The $3 production credit shifts economics from modest to compelling. Should it become law as proposed, the U.S. will lead in green hydrogen production. The first project will serve as a template for many more opportunities.
Regarding the alternative minimum tax, will this have implications for your purchase synergy?
No, I don’t believe so.
Thank you. We will now take our next question from Craig Shere from Tuohy Brothers. Please go ahead.
Good morning. Exciting times. Could you expand on the long-term vertical integration benefits of your upstream merchant plans versus your downstream assets, for example, the Barcarena plants under the 25-year JKM-linked PPA? Also, has there been a change regarding the FLNG that's redirected downstream since the last quarter?
Yes, the Barcarena PPA is attractive, as it integrates seamlessly. Supply can come from a third-party contract or from our Gulf Coast FLNG. The transportation logistics favor us. I believe that vertical integration will benefit us in the long run.
An important development is our partnership with Pemex, which allows us to access molecules without ownership. This positions us to leverage LNG further. We have expanded downstream capabilities while continuing upstream acquisitions, leading us to additional future partnerships.
Currently, we’re well positioned. The global supply of gas is insufficient. Looking at unmet demand, our customers are securely matched with our supply. Once our FLNG volumes are online, we'll have additional resources to provide.
Thank you.
Thank you. There are no further questions. I will now turn the call back to Mr. Wes Edens.
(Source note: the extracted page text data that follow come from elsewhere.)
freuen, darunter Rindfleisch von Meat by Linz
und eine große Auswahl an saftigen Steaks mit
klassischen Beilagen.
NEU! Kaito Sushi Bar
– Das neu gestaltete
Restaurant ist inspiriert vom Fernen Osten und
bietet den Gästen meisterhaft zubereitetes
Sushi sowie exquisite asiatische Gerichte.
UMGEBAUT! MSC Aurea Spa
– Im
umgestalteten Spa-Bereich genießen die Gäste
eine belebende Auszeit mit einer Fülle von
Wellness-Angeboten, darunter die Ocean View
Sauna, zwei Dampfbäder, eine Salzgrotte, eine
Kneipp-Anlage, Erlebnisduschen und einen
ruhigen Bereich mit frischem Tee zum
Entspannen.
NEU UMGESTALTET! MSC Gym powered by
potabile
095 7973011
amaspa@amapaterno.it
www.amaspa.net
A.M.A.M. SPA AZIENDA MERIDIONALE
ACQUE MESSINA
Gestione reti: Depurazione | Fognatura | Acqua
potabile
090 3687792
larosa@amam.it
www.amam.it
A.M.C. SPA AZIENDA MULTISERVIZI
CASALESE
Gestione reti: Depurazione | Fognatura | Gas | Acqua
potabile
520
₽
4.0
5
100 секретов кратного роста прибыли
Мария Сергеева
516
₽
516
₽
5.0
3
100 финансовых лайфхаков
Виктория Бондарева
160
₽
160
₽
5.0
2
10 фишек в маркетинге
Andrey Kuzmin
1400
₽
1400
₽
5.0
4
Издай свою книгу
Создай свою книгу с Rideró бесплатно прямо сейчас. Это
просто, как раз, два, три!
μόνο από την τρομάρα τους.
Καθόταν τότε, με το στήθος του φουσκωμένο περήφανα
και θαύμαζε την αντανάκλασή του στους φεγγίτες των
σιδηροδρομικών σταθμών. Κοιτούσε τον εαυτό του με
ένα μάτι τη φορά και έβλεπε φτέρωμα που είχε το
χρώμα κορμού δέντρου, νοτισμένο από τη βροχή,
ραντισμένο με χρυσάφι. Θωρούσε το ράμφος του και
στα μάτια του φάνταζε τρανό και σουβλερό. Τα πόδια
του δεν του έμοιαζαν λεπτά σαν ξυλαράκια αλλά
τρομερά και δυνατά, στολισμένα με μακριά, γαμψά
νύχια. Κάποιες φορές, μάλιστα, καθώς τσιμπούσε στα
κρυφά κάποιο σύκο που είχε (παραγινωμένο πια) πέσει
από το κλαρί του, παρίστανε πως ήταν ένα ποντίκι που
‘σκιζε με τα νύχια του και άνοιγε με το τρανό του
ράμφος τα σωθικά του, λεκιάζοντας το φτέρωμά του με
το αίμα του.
Thanks, everyone. To recap: it was a strong quarter for earnings, significant progress for our terminals in Brazil, Ireland, and South Africa. FLNG construction is proceeding as expected with three deployment sites now authorized, which enhances our gas supply options. Successfully self-funding our operations is a remarkable achievement. We look forward to speaking again next quarter.
Ladies and gentlemen, we conclude today’s conference. You may now disconnect.